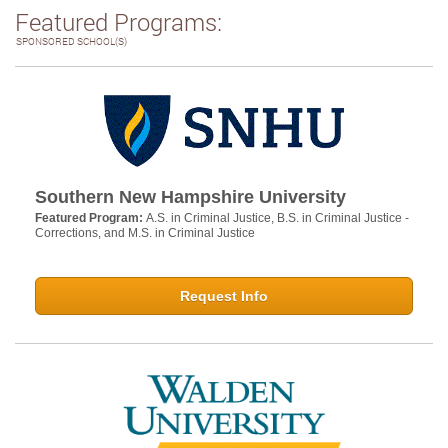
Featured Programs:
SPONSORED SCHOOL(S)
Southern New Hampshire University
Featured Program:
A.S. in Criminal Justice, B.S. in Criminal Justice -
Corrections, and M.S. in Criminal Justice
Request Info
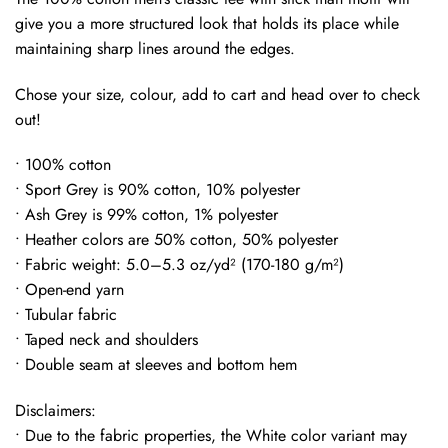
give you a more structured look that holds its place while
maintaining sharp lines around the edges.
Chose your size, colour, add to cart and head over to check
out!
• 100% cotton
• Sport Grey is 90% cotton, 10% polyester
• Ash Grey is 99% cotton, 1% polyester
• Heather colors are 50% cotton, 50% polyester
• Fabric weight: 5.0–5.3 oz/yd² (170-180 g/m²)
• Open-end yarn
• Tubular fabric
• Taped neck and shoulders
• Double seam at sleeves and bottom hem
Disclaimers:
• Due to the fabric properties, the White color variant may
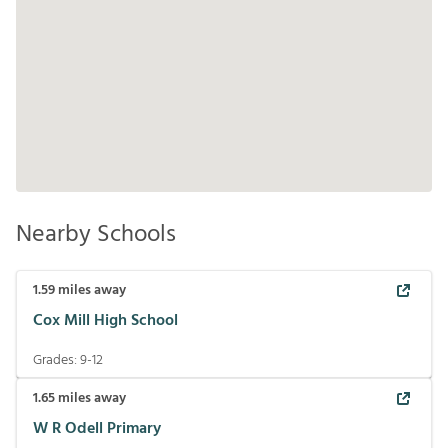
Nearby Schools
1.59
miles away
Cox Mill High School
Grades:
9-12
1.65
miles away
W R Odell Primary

════

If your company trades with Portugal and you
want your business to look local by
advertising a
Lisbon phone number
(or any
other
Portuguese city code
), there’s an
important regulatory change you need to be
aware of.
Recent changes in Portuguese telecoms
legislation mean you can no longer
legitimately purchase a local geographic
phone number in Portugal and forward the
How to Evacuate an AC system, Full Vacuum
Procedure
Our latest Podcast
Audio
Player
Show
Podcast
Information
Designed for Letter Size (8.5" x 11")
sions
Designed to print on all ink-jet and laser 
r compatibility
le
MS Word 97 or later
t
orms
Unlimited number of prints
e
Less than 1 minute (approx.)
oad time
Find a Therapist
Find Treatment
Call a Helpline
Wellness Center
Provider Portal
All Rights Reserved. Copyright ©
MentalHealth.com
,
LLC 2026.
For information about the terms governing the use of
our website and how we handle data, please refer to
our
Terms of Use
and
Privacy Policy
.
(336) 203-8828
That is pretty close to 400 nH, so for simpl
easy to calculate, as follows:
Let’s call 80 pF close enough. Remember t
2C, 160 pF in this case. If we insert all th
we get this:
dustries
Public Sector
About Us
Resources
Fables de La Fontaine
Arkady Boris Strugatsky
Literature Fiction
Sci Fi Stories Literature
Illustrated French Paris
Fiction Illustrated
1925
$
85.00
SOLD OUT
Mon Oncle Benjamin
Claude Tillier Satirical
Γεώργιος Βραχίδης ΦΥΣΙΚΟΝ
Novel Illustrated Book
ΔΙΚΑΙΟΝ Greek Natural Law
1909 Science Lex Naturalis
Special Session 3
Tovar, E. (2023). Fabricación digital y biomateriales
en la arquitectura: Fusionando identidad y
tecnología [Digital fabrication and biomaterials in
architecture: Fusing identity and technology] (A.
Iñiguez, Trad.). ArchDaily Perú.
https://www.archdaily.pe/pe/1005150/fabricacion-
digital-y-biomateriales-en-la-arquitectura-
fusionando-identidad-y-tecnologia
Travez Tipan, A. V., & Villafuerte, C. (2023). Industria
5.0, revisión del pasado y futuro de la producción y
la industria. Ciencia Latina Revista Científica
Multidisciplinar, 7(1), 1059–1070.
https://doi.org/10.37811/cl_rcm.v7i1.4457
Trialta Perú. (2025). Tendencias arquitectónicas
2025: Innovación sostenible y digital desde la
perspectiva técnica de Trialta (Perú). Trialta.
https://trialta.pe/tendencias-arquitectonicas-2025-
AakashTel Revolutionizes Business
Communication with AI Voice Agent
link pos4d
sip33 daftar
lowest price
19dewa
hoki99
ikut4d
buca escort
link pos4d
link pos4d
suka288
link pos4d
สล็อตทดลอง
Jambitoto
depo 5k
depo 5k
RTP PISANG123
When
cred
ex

════

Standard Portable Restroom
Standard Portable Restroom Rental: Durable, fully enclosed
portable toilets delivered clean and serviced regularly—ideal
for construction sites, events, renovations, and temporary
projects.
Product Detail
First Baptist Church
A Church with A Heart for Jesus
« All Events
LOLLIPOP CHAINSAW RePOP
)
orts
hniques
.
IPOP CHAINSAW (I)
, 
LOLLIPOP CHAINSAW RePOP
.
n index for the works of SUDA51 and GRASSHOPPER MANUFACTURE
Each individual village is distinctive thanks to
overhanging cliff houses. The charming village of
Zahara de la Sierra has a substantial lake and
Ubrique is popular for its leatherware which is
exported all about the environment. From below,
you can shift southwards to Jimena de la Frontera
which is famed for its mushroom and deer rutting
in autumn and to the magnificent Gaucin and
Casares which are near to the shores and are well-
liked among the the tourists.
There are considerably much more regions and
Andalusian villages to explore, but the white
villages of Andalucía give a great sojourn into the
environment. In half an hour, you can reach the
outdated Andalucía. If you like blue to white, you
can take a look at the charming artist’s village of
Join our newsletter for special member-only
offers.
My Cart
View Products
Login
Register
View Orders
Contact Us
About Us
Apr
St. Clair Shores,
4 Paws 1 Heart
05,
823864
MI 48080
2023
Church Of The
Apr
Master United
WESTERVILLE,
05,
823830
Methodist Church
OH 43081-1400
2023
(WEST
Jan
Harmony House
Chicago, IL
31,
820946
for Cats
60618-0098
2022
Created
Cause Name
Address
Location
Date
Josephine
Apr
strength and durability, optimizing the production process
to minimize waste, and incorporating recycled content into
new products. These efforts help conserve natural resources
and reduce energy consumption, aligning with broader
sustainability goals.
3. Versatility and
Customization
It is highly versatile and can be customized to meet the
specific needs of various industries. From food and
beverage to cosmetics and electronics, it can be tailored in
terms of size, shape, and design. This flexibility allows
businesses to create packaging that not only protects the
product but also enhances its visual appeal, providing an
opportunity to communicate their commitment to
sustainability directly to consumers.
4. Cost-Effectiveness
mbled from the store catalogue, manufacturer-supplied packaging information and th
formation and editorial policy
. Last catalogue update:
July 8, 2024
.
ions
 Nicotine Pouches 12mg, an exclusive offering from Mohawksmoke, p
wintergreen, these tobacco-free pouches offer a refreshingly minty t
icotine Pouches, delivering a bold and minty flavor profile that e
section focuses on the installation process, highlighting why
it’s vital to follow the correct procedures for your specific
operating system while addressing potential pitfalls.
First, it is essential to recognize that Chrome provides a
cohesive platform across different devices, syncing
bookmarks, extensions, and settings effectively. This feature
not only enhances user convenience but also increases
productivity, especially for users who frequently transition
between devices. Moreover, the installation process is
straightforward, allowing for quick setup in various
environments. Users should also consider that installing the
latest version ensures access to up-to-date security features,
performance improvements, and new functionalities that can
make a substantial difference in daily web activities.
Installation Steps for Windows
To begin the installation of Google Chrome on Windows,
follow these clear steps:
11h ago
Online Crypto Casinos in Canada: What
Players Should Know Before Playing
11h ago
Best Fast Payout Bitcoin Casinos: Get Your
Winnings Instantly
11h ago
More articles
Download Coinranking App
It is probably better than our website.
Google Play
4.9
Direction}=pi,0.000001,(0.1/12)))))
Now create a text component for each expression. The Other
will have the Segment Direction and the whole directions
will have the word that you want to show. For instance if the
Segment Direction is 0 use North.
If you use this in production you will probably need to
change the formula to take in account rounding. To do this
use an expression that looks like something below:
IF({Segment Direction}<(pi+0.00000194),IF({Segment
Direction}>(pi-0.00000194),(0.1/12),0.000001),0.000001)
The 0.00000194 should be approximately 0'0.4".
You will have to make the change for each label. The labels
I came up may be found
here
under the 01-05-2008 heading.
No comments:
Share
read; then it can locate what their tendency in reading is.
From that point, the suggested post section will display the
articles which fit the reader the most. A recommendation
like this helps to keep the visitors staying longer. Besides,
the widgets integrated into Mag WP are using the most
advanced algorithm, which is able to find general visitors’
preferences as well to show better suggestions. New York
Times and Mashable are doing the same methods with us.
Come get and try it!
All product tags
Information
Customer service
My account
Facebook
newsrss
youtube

════

From the listing above, output exactly the run of lines that starts with the line containing "villages of Andalucía" and ends with the line containing "It is highly".

villages of Andalucía give a great sojourn into the
environment. In half an hour, you can reach the
outdated Andalucía. If you like blue to white, you
can take a look at the charming artist’s village of
Join our newsletter for special member-only
offers.
My Cart
View Products
Login
Register
View Orders
Contact Us
About Us
Apr
St. Clair Shores,
4 Paws 1 Heart
05,
823864
MI 48080
2023
Church Of The
Apr
Master United
WESTERVILLE,
05,
823830
Methodist Church
OH 43081-1400
2023
(WEST
Jan
Harmony House
Chicago, IL
31,
820946
for Cats
60618-0098
2022
Created
Cause Name
Address
Location
Date
Josephine
Apr
strength and durability, optimizing the production process
to minimize waste, and incorporating recycled content into
new products. These efforts help conserve natural resources
and reduce energy consumption, aligning with broader
sustainability goals.
3. Versatility and
Customization
It is highly versatile and can be customized to meet the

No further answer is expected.